P.S. Ponieważ ja tu pierwszy raz – nie miałam okazji pogratulować zwycięstwa w Masterchefie – gratuluję!!!
witam alicjo!!!
bardzo się cieszę, że mnie znalazłaś, ale jeszcze bardziej się cieszę, że smakują wam moje przepisy!!! 😀 😀 😀
dziękuję za uznanie i gratulacje, życzę wam pięknego wieczoru,
basia
Pani Basiu bardzo fajny przepis mam tylko jedna malenka uwage.Nigdy nie wolno łaczyc ogorkow swiezych z pomidorami bo wtedy zatraca sie cenne witamin.Maja one na siebie takie wlasnie niedobre dzialanie.Jesli laczymy pomidory to tylko z ogorkami kiszonymi albo konserwowymi.Pozdrawiam.
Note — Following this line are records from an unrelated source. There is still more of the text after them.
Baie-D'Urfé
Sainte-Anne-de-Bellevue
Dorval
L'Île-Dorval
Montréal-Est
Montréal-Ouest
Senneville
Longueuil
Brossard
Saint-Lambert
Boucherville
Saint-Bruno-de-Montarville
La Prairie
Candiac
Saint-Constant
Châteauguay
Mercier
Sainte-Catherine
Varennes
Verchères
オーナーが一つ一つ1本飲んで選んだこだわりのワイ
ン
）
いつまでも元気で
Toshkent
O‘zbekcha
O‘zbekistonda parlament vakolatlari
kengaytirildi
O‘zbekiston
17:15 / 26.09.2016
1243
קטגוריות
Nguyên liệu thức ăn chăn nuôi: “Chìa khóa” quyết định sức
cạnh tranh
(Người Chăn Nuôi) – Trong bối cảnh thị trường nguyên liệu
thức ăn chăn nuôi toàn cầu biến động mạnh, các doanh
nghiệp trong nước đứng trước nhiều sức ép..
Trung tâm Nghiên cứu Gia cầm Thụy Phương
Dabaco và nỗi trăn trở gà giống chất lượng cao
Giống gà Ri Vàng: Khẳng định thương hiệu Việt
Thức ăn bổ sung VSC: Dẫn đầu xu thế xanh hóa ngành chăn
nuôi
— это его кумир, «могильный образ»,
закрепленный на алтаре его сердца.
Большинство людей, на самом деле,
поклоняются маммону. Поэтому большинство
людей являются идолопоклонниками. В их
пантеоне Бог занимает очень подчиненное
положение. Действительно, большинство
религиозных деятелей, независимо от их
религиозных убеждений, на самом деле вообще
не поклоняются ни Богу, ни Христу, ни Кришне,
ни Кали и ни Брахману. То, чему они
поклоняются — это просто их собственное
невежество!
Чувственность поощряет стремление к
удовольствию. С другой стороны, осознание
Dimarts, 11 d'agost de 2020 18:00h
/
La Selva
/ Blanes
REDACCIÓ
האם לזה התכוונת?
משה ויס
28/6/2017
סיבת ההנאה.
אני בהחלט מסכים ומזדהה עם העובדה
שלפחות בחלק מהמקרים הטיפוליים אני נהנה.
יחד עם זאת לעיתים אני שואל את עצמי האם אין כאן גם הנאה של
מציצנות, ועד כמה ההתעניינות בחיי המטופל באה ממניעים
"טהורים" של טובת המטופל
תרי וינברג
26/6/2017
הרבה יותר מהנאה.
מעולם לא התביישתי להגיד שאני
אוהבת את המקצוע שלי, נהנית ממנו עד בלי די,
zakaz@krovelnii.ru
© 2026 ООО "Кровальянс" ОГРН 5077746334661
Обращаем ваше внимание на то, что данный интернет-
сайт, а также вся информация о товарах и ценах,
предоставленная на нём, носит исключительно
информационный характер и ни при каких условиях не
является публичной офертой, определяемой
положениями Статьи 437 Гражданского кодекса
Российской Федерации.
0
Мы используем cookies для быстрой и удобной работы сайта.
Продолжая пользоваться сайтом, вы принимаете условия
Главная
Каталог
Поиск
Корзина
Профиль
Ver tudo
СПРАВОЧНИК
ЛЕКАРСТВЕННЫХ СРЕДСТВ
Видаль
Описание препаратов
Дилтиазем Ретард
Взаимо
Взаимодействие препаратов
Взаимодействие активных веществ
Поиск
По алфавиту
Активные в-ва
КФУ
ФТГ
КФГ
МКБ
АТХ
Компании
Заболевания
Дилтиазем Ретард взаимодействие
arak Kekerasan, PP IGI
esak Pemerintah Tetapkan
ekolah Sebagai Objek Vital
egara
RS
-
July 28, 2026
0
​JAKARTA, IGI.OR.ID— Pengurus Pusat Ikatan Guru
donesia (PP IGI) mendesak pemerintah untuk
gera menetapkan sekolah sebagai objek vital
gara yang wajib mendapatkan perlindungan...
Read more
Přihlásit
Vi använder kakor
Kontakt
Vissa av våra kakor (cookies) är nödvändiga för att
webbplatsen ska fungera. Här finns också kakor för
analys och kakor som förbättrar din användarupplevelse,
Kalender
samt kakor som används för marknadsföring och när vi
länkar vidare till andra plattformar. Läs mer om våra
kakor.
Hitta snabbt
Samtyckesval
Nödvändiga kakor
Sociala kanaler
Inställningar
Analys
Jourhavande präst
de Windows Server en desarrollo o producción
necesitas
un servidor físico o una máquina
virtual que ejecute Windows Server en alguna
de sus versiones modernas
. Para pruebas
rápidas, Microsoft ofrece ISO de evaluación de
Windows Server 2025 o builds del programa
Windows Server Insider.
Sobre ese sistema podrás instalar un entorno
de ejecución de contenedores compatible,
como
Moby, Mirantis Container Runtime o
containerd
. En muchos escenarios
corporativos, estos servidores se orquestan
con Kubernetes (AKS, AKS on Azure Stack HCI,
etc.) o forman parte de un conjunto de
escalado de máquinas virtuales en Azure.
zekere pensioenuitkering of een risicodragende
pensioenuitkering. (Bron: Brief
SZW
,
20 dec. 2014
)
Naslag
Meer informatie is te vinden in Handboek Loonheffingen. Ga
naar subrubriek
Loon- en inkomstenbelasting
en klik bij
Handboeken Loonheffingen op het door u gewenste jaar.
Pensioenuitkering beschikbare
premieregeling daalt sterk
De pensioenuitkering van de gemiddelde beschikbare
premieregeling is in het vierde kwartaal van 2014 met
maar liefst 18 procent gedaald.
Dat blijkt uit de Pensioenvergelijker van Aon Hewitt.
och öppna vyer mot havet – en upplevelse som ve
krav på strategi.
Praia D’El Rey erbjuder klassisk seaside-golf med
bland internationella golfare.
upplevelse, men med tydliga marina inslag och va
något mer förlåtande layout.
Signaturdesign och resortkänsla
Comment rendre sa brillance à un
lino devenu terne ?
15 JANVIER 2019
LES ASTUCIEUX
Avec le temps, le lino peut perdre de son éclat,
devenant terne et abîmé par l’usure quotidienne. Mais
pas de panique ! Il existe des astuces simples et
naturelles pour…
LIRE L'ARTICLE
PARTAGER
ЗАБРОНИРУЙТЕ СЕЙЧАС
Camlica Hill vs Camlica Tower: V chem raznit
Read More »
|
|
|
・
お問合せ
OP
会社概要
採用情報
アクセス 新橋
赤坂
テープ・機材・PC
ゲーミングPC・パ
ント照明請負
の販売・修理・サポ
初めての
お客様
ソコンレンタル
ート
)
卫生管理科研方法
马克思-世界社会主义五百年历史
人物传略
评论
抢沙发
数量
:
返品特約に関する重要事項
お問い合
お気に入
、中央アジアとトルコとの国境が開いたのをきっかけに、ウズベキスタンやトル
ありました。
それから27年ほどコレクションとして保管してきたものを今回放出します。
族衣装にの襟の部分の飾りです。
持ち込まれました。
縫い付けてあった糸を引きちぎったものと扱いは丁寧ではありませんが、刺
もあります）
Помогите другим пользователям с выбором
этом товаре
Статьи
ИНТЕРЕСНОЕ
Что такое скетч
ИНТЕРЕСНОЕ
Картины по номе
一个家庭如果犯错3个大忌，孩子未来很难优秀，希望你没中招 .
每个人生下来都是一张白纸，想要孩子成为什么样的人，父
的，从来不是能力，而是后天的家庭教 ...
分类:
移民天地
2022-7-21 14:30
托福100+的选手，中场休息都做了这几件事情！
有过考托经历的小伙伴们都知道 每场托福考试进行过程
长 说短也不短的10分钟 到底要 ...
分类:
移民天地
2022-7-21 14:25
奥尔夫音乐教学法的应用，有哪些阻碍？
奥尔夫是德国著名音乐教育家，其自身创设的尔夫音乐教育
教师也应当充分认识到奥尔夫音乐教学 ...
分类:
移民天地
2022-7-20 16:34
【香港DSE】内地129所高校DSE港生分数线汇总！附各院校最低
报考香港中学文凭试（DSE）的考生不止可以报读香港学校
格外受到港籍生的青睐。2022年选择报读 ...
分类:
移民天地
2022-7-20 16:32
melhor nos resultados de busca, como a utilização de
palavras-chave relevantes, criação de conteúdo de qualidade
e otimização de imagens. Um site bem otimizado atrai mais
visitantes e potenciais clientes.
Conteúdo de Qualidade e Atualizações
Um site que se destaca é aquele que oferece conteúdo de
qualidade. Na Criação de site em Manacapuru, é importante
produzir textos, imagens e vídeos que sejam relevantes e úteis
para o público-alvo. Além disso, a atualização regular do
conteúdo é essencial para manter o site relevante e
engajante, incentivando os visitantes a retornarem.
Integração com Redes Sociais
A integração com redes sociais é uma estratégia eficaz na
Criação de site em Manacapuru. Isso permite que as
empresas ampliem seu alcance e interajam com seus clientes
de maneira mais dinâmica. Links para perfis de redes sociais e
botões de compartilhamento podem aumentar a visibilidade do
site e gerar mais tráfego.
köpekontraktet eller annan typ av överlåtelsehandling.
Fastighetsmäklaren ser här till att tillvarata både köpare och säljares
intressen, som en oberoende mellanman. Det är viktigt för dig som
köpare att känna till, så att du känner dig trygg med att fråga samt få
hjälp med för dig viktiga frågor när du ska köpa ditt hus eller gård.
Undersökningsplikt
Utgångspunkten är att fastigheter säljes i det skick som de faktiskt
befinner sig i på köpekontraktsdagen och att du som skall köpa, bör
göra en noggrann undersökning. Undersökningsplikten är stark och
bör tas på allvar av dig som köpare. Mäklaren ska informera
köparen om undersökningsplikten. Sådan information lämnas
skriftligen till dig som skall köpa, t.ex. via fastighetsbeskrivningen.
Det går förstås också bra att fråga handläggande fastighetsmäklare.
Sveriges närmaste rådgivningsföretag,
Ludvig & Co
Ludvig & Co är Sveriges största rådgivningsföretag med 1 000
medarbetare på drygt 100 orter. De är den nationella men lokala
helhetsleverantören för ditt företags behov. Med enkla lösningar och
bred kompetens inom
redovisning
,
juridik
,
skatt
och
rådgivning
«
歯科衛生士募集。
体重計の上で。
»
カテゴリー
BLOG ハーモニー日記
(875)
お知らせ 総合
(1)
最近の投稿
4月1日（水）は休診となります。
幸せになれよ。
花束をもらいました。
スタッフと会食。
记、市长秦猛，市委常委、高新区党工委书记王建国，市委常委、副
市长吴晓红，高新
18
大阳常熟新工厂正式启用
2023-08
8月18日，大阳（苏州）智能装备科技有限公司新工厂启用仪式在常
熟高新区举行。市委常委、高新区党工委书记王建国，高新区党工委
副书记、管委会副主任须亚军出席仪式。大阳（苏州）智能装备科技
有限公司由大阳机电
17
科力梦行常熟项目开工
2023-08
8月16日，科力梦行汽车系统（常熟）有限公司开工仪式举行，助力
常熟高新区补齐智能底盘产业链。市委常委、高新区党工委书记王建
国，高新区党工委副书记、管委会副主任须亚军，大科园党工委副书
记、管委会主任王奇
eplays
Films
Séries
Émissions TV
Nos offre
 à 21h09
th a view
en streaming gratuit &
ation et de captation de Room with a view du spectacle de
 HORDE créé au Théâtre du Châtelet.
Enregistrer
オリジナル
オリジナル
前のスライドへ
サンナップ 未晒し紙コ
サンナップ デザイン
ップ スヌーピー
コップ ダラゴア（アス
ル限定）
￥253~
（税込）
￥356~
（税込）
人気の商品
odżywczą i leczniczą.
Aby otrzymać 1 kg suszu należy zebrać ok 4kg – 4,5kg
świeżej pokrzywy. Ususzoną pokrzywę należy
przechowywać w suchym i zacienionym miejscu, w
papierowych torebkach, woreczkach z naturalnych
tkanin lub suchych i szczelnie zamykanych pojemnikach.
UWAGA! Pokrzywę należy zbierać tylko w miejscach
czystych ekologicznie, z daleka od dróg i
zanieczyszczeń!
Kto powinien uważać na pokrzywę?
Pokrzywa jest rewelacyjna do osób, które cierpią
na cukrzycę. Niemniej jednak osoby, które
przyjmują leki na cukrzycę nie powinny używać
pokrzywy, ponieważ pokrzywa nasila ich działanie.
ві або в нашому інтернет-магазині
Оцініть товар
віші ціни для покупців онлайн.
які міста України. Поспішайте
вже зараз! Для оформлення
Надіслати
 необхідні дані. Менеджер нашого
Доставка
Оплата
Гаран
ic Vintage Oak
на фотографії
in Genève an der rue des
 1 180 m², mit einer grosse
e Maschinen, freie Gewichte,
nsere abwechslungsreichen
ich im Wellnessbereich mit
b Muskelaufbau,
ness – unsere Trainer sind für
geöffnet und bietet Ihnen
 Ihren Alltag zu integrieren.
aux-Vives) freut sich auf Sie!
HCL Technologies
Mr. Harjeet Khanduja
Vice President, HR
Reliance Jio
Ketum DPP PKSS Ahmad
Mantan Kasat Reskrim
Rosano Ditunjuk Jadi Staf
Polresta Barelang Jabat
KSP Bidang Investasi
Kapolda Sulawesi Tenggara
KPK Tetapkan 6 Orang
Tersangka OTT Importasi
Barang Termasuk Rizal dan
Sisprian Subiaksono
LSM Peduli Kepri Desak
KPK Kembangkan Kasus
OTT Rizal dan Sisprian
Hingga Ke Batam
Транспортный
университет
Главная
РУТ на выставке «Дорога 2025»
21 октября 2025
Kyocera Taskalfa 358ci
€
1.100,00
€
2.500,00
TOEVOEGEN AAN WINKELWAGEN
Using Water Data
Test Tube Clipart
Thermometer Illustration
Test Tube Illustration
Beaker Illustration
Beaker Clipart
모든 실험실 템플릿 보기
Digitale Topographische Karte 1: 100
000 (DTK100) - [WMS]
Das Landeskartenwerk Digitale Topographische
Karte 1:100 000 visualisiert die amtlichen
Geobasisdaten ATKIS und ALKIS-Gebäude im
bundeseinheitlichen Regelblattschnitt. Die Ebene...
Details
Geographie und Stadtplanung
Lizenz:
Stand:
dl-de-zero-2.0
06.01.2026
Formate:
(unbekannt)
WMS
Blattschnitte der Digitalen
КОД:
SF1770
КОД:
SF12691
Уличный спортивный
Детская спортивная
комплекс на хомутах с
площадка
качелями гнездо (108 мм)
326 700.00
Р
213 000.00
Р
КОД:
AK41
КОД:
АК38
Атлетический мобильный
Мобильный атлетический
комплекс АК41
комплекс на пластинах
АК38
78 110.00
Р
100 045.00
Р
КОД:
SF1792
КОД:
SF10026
aniu, dziękuję! nie wiedziałam nawet o tym! muszę ci powiedzieć, że ja osobiście nie lubie połączenia świeżego ogórka ze świeżym pomidorem i unikam tego nawet w sałatach! wytwarza mi się taki metaliczny posmak na języku (to widocznie smak śmierci witamin! 😀 😀 😀 ). dlatego używam do salsy pomidorów z puszki. one są ugotowane…
pozdrawiam cię ciepło, b.
ps. proszę, zwracaj się do mnie na „ty”! 😀
Bedzie premiera na moim stole, moze w tym tygodniu 🙂 Guacamole kocham I za tysiac lat nie wpadlabym na to, zeby skomponowac takiego tex-mexowego hamburgera. Domowy slow fast food, pyyyyycha 🙂
KasiaBa, to super! cieszę się, że mogłam cię zainspirować!! buziaki! b.